When Too Much Water Becomes Dangerous
Water’s reputation as universally safe sometimes leads people to overconsume it. Your kidneys can process roughly 400 to 600 milliliters of fluid per hour when working at maximum dilution capacity, and up to about 15 liters per day on a normal diet. Drinking faster than your kidneys can excrete, particularly in a short window, dilutes sodium levels in your blood to a dangerous degree. This condition, called hyponatremia, can cause confusion, seizures, and in severe cases, death.
The risk is highest in two scenarios: endurance athletes who drink large volumes of plain water without replacing electrolytes during prolonged events, and people on very low-solute diets (the classic example is heavy beer drinkers eating very little food) where hyponatremia can develop with as little as 4 liters per day.

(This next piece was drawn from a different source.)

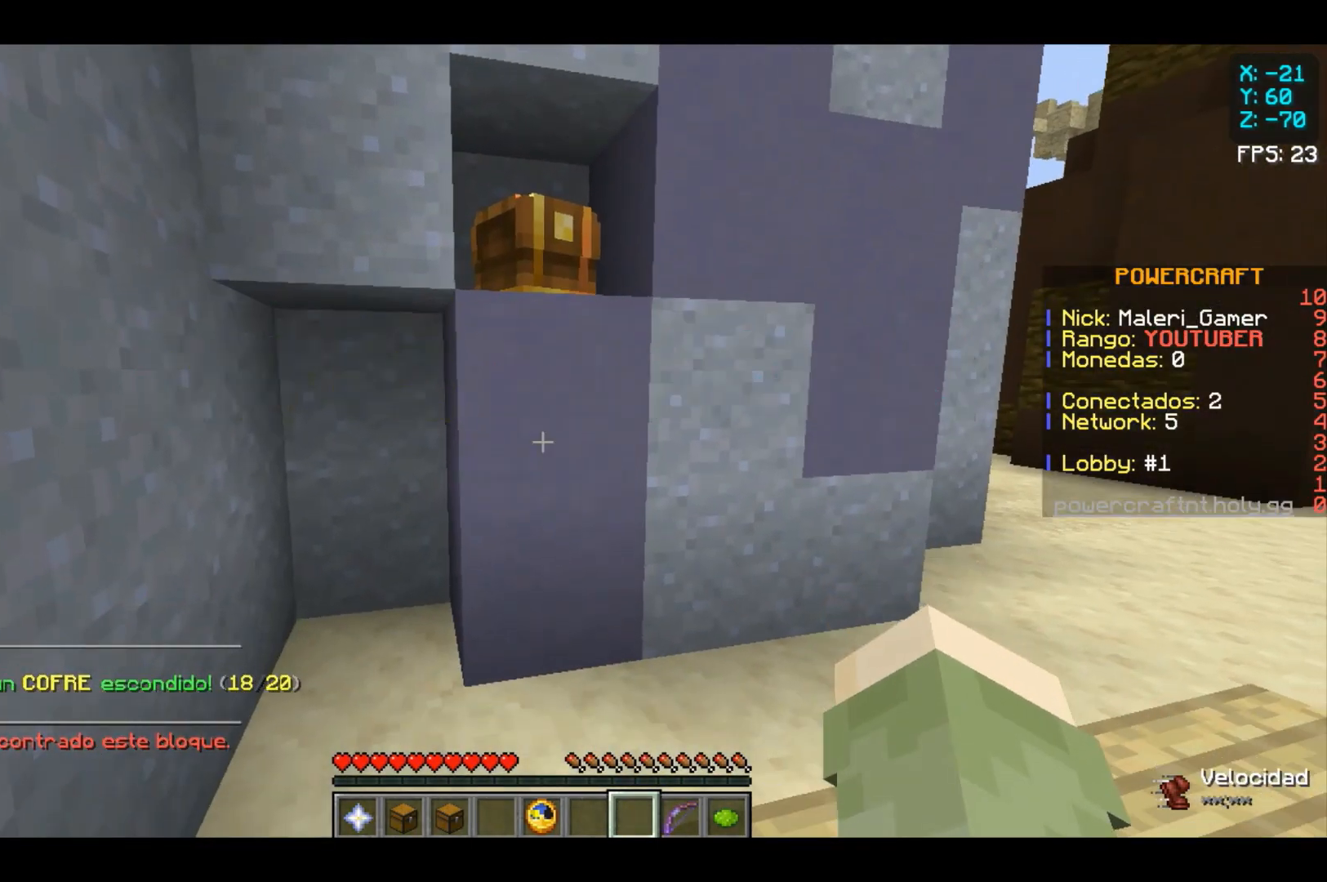
{"keys": [], "mouse": [], "events": []}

For most people eating a normal diet, staying within your thirst cues keeps you well inside safe limits.
The Bottom Line on “Healthiest”
Water is the safest, most universally appropriate drink. It does exactly what your body needs most, delivering hydration with nothing harmful attached. No other single beverage can claim that combination of benefit and zero risk at normal intake levels. But calling it the “healthiest drink in the world” in absolute terms overstates the case slightly, because unsweetened green tea, for example, provides everything water does plus protective antioxidants. The practical answer: water should be your primary drink throughout the day, ideally from a filtered tap rather than plastic bottles. Adding a few cups of unsweetened tea or coffee gives you additional benefits that water alone doesn’t provide.